Dans nos précédents articles, nous mettions en évidence une « feuille de route » qui « balisait » le retournement du marché à la baisse.
- Cassure de la droite de résistance baissière (en traits pointillés verts) située à 4.006,58 points ;
- Cassure de la droite de support ascendante de moyen terme S2 (3.979,12 points) ;
- Cassure de la droite de support de court terme (en traits discontinus rouges) à 3.972,44 points.
Précision importante, ces niveaux doivent être franchis sur un cours de clôture.
Toutes les moyennes mobiles (20, 50 et 100 jours) évoluent au-dessous du cours, mais sur des tendances différentes : haussière pour les MM 20 et MM 100 et baissière pour la MM 50.
Les volumes du jour (3.597 millions d’euros – chiffre provisoire) ont été très légèrement supérieurs à ceux de mardi (3.550 millions d’euros) et au-dessus de la moyenne quotidienne des échanges (3.342 millions d’euros - Trait vert sur notre graphique des échanges).
La ligne d’OBV (On Balance Volume – Trait rouge sur notre graphique des volumes) suit parfaitement l’évolution de l’indice.
La séance du jour a été graphiquement symbolisée par une bougie noire en « doji ». Ce chandelier pourrait être la partie centrale d’une configuration baissière en « étoile du soir doji » si la séance de demain s’avérait être négative et était représentée par une bougie noire.
Sur un graphique en chandeliers hebdomadaires, la semaine en cours est représentée par une bougie blanche non significative qui confirme, à moitié, la configuration négative en « Couverture en nuage noire » indiquée dans nos dernières chroniques : si les cours sont en baisse par rapport à la bougie hebdomadaire précédente, le corps de la bougie est blanc (alors qu’il devrait être noir).
Sur un graphique en chandeliers mensuels, on trouve une bougie noire. Graphiquement, ce chandelier ressemble à une structure baissière en « Pendu ».
Sur le plan des indicateurs techniques, la tendance est indécise :
- Le RSI à 14 jours est positionné à 53 %. A court terme, l’indicateur est orienté à la hausse. La tendance est neutre à moyen terme ;
- Le momentum à 14 jours évolue en territoire positif. L’indicateur est sur une tendance baissière de court terme et haussière de moyen terme ;
- L’indicateur stochastique, situé à 77 %, oscille en zone de surachat. L’indicateur évolue sur une tendance baissière à court terme et haussière à moyen terme. L’indicateur est au-dessous de sa moyenne mobile exponentielle.

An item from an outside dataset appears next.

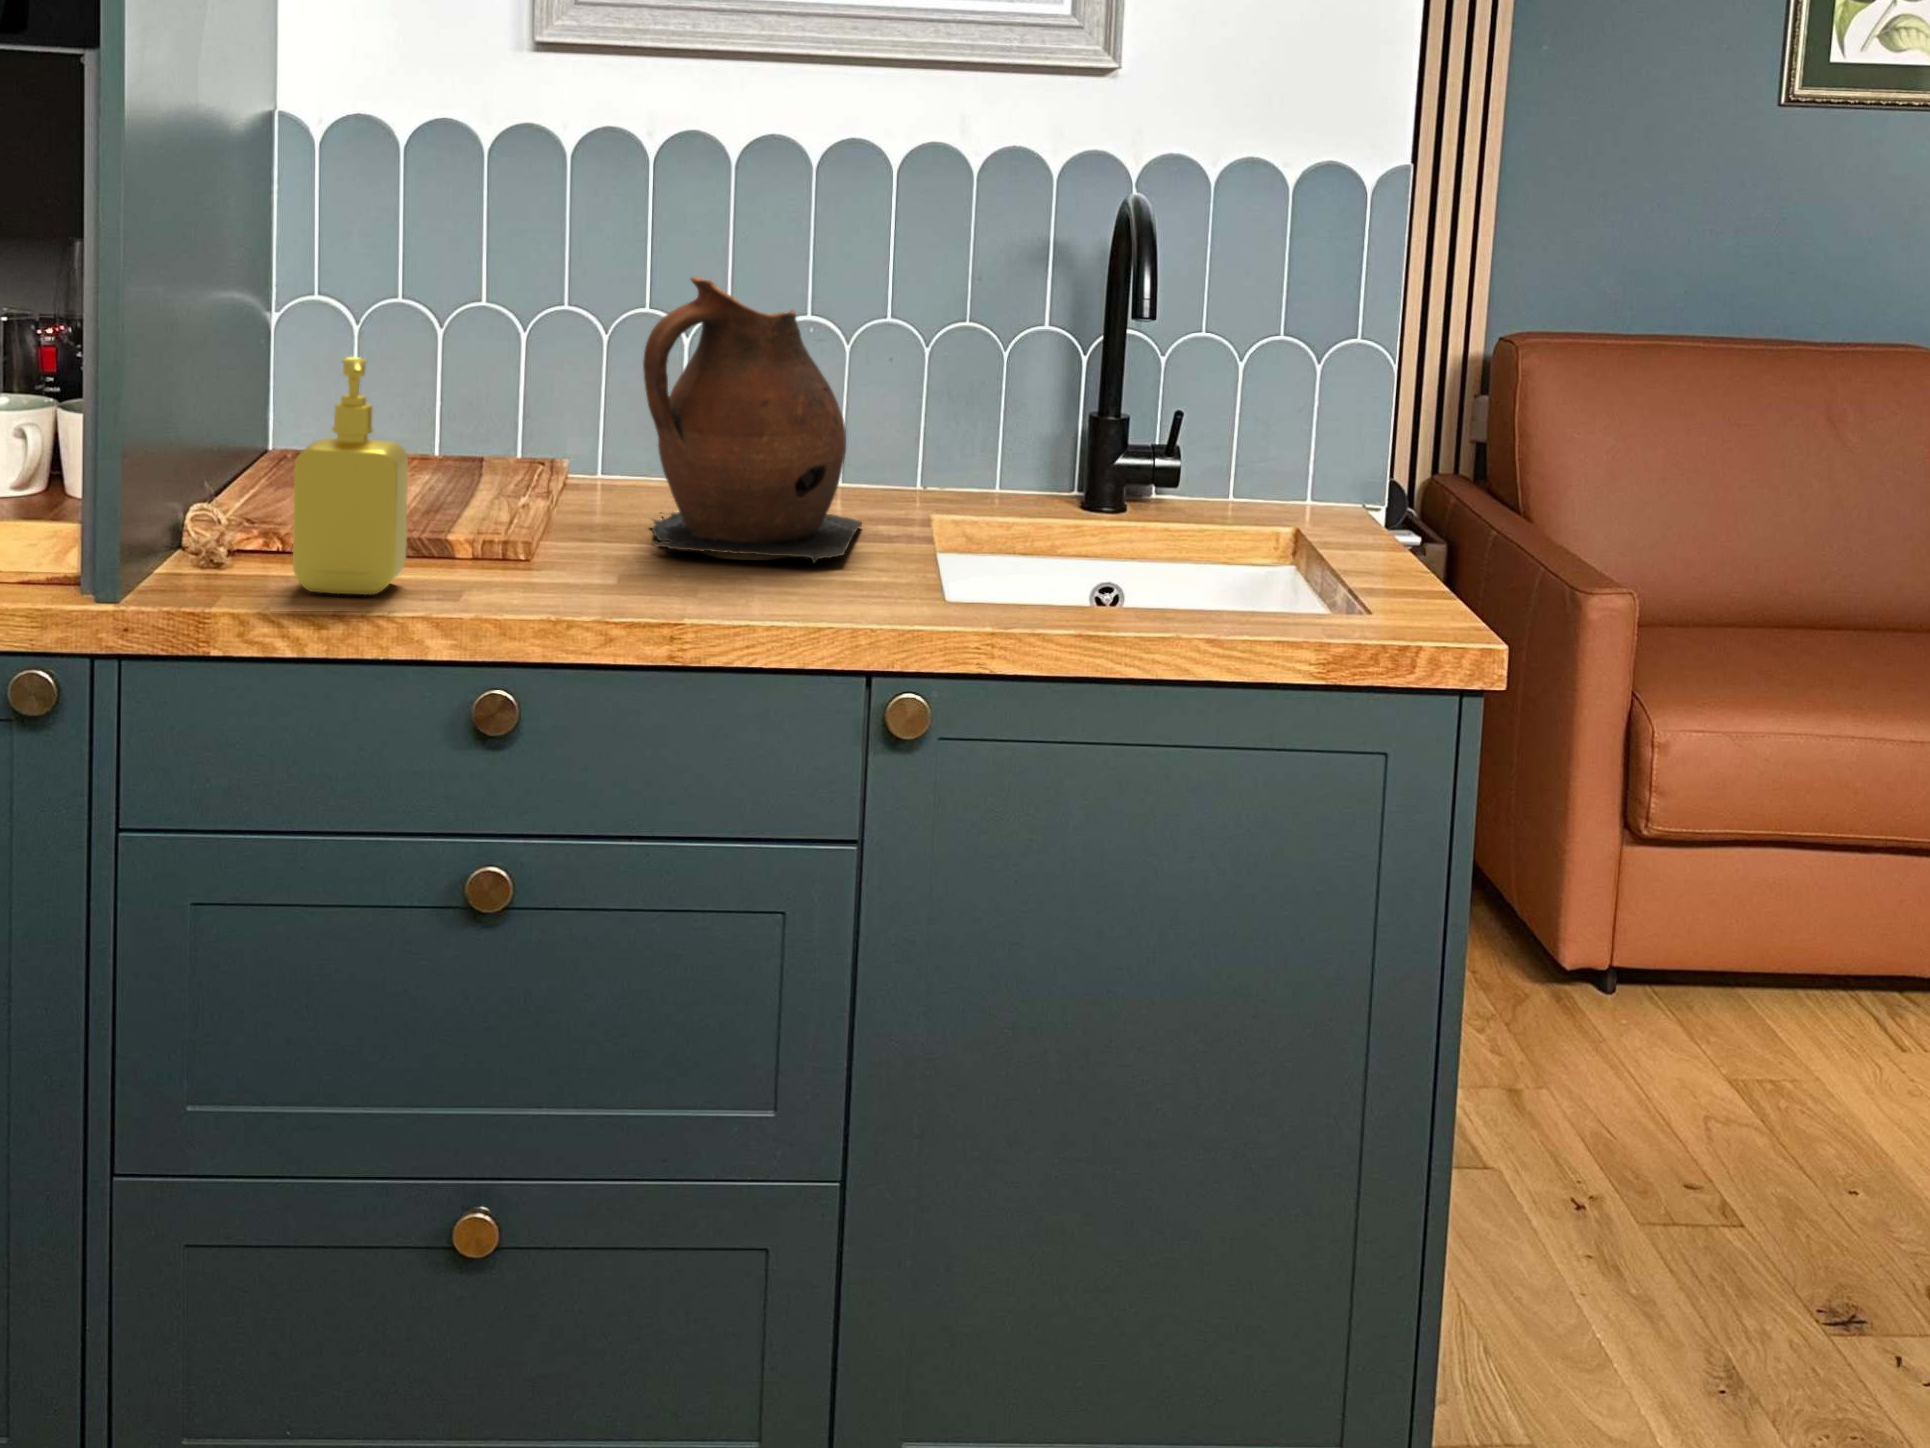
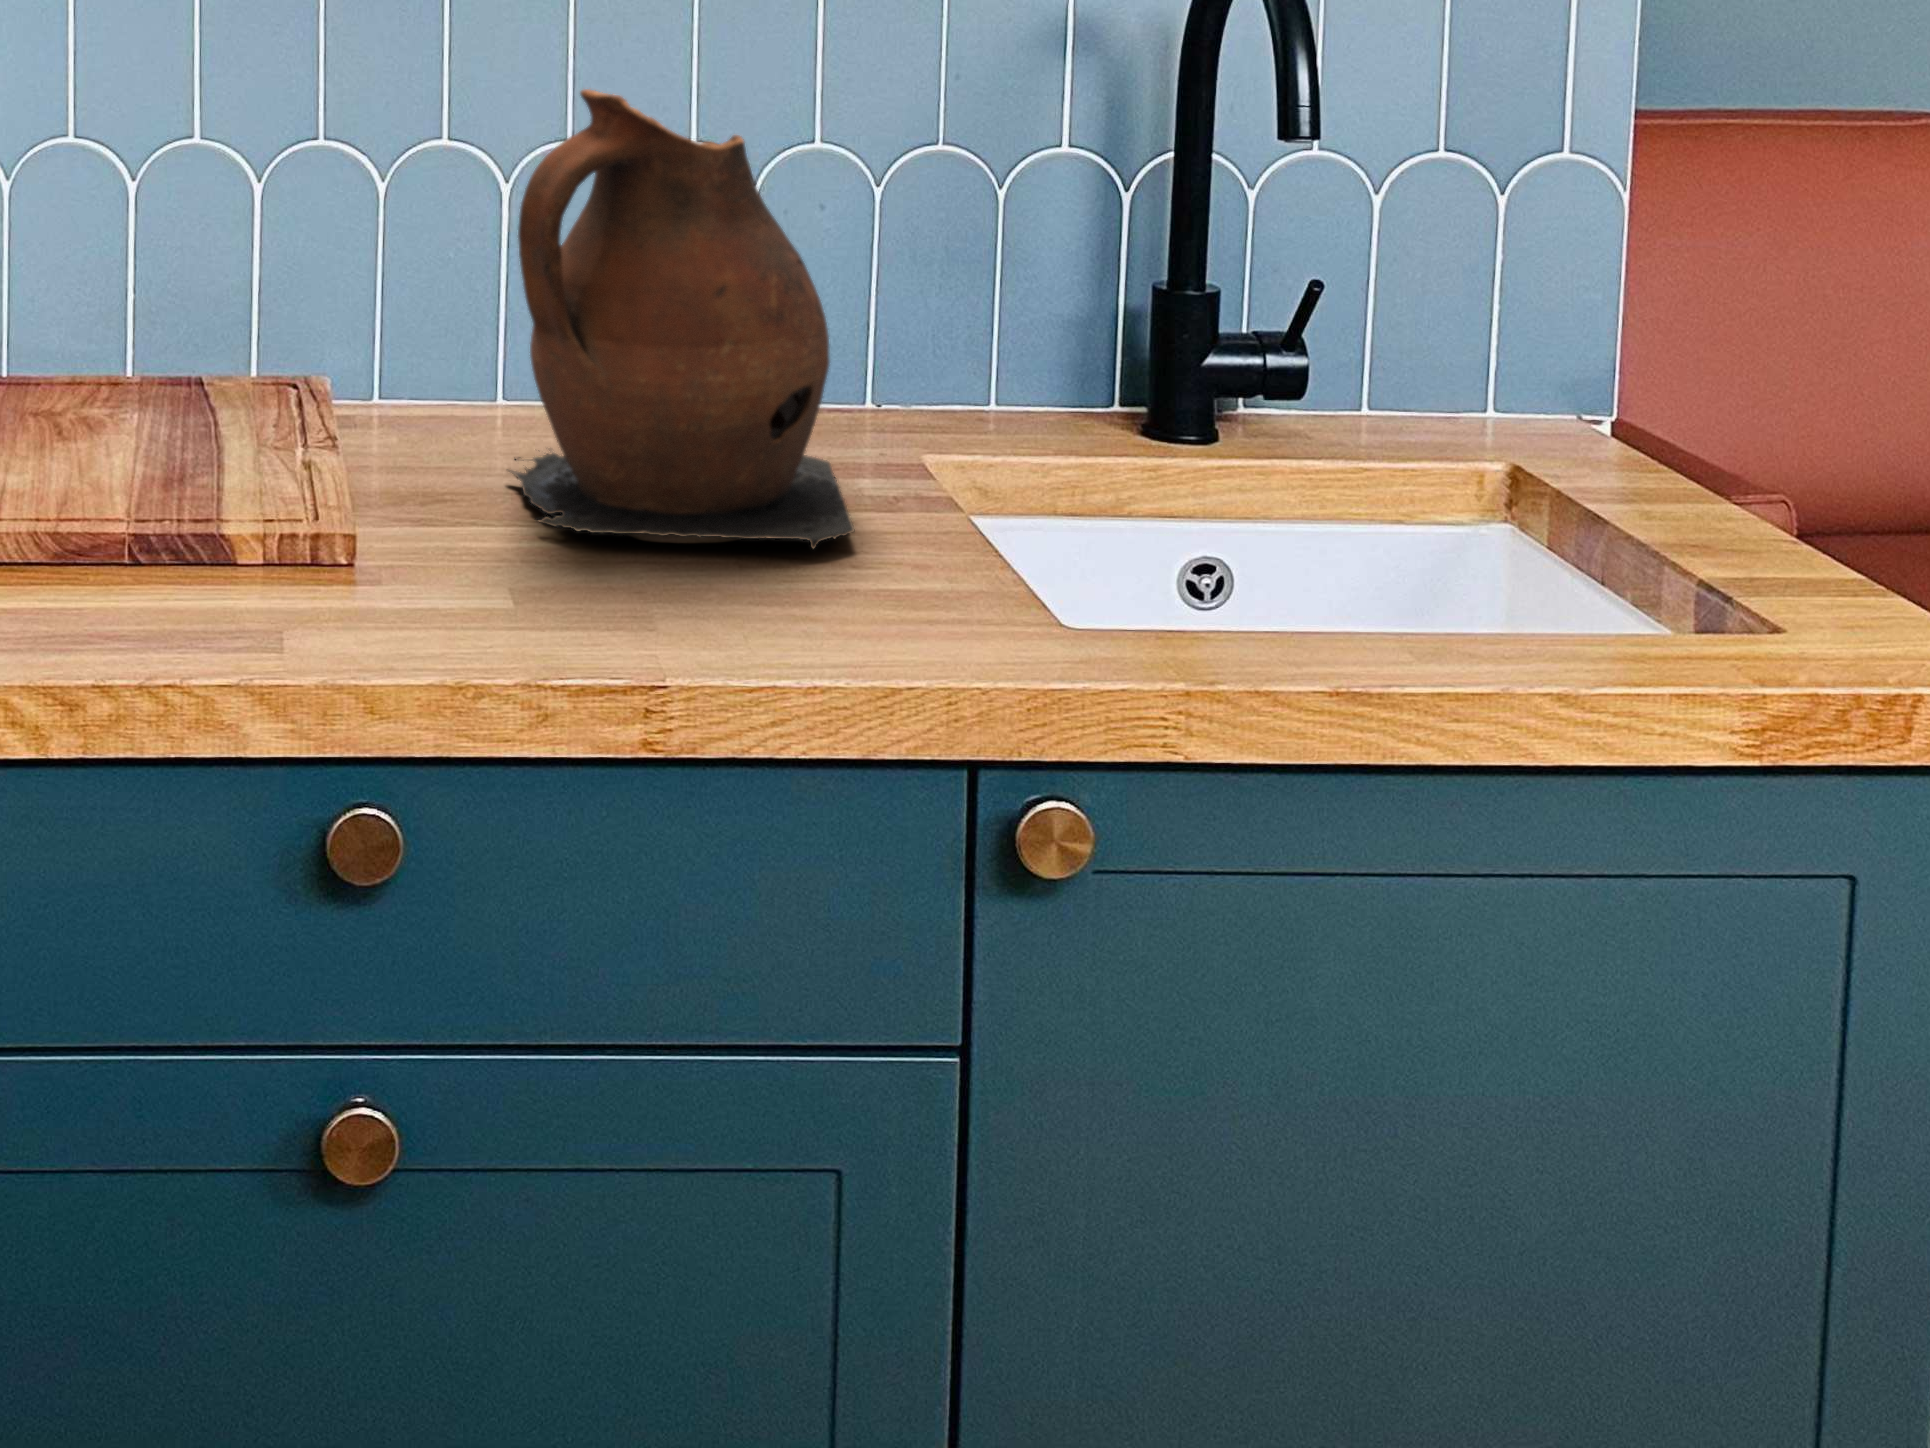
soap dispenser: present [293,357,408,595] -> none [14,249,188,646]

Comme nous l’indiquions en conclusion de notre précédente analyse, l’absence de signaux annonçant un retournement de tendance et un chandelier en « doji » qui pourrait être à l’origine d’une baisse du marché incitent à rester à l’écart dans l’immédiat.
L’examen du marché n’a pas permis de mettre en évidence une nouvelle valeur qui irait rejoindre notre portefeuille BourseWinner. Nous restons à l’affût de nouvelles opportunités.